Heat oven to 350 degrees F. Grease a 15 x 10 x 2-inch jelly-roll pan with nonstick cooking spray. Line bottom of pan with waxed paper; coat paper. Line 6 muffin-pan cups with paper liners.
Combine cake mix, coffee, espresso, eggs and butter in large bowl. Beat on low speed until blended. Increase speed to high; beat until smooth, 3 minutes.
Fill muffin cups half full with batter. Pour the remaining batter into the prepared pan; spread in even layer.
Bake cupcakes in 350 degree F oven for 18 minutes and batter in sheet pan for 22 minutes, rotating pans once during baking. Cool cupcakes; save for snacking. Invert cake onto rack; remove pan, waxed paper; let cool completely.
Stir sugar into coffee in small bowl. Set aside until ready to stack cake. Beat heavy cream, espresso powder and confectioners sugar in large bowl until stiff peaks form.

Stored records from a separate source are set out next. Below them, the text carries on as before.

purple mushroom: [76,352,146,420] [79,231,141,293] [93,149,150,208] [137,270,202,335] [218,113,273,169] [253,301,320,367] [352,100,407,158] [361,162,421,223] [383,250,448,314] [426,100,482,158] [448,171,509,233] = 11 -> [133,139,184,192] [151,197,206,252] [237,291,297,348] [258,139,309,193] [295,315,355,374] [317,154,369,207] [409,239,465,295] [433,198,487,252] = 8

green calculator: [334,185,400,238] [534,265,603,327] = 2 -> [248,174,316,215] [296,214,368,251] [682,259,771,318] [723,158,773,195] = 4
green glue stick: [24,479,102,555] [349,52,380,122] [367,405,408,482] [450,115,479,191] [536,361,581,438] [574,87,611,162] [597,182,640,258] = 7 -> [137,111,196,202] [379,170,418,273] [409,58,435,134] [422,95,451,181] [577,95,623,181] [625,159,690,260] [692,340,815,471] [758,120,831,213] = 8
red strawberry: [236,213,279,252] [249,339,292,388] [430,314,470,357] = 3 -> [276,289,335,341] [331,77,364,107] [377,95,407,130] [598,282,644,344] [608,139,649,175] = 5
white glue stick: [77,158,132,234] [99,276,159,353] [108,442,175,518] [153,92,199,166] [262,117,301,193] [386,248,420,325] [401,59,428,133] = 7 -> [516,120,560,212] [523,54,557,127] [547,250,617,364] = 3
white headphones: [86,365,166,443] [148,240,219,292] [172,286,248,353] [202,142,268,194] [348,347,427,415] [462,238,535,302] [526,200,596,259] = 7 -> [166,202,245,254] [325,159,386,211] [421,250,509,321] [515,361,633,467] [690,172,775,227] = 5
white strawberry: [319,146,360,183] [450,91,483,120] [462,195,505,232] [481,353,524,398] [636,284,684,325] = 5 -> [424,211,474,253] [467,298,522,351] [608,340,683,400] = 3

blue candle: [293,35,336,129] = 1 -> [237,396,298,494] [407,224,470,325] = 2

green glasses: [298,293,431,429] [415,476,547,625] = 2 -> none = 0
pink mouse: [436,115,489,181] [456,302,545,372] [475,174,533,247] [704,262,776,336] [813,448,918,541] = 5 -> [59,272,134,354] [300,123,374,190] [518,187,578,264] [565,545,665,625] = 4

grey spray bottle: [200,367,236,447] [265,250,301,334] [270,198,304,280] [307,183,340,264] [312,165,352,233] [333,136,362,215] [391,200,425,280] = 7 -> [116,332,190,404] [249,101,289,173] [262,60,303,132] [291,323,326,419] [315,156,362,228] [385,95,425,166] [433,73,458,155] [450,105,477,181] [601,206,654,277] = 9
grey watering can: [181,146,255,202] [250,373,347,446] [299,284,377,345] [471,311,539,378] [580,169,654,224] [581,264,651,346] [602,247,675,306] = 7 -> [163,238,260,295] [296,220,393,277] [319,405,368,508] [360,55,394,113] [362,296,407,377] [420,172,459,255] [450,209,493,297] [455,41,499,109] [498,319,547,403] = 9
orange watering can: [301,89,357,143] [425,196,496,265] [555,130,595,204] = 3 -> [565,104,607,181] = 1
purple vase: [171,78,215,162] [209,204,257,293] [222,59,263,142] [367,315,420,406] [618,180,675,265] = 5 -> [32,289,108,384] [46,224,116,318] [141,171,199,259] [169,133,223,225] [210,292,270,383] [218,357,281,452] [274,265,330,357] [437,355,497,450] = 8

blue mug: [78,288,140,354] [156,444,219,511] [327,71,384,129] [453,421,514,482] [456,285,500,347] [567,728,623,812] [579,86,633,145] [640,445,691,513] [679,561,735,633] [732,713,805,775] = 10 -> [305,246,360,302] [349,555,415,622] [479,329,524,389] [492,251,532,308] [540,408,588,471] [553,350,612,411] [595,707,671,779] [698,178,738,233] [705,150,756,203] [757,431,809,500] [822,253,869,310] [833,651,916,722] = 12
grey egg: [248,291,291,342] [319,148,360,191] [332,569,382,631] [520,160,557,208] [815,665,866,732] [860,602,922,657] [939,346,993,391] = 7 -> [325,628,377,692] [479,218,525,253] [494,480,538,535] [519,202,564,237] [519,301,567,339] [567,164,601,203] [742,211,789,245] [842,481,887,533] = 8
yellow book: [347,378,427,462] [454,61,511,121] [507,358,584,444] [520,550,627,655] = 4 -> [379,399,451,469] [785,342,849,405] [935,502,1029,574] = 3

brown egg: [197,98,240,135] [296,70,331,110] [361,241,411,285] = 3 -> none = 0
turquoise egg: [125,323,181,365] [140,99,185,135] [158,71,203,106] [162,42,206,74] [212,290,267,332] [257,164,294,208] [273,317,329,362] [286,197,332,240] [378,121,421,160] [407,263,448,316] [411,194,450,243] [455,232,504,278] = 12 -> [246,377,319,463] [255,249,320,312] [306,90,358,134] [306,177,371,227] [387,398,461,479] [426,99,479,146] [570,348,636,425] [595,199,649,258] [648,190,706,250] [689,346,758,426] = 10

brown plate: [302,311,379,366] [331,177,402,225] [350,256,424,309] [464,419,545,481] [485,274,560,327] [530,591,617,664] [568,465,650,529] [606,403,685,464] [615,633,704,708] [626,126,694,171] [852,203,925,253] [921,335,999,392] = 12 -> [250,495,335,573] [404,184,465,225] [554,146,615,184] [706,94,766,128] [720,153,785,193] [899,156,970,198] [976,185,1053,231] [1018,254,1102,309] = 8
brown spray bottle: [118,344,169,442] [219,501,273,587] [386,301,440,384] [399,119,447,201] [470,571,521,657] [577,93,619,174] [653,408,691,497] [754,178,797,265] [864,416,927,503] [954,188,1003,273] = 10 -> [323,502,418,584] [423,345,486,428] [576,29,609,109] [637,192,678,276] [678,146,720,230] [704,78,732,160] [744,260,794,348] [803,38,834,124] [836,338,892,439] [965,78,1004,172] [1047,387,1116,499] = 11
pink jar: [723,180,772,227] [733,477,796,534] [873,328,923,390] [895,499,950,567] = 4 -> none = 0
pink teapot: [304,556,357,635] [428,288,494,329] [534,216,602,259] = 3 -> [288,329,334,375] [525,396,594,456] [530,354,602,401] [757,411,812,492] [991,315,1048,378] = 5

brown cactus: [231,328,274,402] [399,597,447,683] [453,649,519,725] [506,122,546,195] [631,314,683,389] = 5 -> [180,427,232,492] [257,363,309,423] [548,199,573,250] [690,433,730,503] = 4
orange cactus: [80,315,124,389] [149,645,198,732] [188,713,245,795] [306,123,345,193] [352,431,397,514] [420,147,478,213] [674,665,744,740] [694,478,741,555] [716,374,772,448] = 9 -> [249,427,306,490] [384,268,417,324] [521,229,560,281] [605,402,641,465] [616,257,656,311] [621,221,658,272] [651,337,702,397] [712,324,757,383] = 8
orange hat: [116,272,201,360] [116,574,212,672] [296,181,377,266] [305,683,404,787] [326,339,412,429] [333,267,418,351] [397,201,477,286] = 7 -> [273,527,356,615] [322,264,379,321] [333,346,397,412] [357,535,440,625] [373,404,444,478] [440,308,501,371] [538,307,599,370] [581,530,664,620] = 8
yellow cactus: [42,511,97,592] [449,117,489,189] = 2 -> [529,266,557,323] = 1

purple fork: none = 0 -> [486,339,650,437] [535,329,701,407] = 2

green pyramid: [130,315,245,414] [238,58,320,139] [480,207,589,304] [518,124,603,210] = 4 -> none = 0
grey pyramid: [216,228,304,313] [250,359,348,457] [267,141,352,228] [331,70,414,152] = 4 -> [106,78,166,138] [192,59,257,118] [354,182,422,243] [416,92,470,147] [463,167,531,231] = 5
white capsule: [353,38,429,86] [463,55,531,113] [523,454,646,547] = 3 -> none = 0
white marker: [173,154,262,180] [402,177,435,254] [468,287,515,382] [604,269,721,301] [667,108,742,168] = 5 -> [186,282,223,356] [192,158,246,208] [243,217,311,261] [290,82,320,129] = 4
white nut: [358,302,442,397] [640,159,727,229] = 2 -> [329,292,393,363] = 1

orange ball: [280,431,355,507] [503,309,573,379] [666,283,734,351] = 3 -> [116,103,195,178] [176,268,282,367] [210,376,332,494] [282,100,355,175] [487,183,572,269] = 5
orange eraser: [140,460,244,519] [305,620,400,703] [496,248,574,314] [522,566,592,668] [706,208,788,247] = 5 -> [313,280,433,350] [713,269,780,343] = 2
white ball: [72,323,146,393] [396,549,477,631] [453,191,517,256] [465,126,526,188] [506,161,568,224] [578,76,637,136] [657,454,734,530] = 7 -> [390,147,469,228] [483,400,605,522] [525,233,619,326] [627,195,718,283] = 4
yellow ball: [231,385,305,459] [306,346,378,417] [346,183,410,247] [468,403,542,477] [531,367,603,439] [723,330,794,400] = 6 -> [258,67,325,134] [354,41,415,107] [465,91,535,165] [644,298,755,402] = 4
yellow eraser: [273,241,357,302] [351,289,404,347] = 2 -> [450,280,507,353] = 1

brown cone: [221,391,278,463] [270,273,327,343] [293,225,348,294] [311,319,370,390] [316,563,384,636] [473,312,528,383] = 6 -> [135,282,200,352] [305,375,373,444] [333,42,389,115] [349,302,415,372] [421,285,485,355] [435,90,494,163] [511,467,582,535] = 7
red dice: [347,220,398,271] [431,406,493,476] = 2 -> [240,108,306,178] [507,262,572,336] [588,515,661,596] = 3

Trim crusty edges from sides of cake. Cut cake lengthwise into thirds, each piece 10 x 5 inches. Place 1 cake layer on platter. Brush with 2 tablespoons sweetened coffee. Spread top of layer with a third of frosting. Repeat with remaining cake layers, coffee and frosting. Garnish top of cake with chocolate-covered coffee beans. Makes 1 cake (10 servings) plus 6 cupcakes.